How many lines of the entries below contain the string "elbow"? State the number alone.

[Opening Available data section]

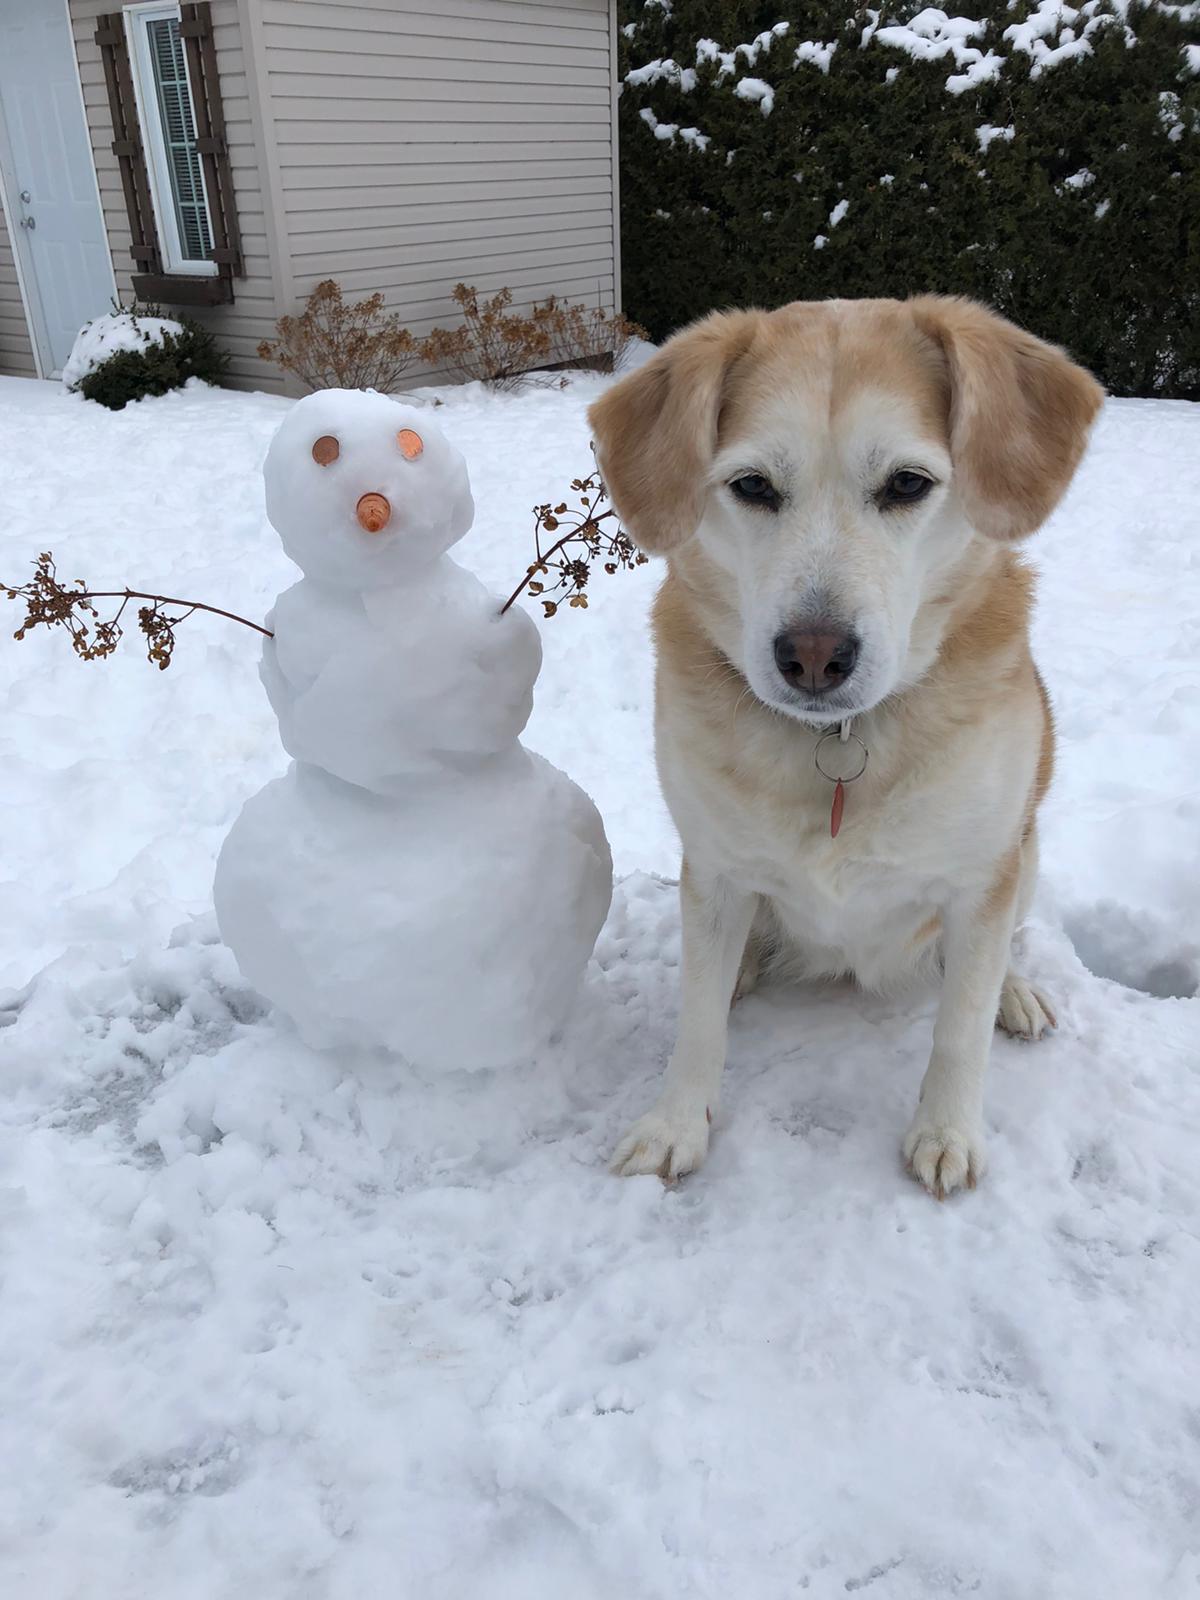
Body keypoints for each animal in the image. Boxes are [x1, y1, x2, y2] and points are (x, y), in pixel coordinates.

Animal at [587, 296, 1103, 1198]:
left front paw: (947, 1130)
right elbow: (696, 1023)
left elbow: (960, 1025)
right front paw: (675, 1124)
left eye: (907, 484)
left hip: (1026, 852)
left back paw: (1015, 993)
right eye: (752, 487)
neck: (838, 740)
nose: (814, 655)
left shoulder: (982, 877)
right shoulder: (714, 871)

[Closing Available data section]
[Opening Available data section]

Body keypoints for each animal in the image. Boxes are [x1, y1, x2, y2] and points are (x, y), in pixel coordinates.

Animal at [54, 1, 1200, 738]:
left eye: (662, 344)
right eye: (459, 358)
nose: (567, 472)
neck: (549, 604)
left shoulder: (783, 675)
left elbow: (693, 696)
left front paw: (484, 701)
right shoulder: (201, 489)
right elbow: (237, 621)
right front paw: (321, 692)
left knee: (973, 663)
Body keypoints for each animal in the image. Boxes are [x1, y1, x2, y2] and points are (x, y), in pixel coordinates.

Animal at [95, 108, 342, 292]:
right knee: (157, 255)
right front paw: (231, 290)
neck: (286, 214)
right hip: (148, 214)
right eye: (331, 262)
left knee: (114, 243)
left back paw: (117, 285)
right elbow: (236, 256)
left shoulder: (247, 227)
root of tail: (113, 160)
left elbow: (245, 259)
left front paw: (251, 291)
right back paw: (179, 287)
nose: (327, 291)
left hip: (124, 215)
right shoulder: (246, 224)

[Closing Available data section]

- _Solved exercise_
6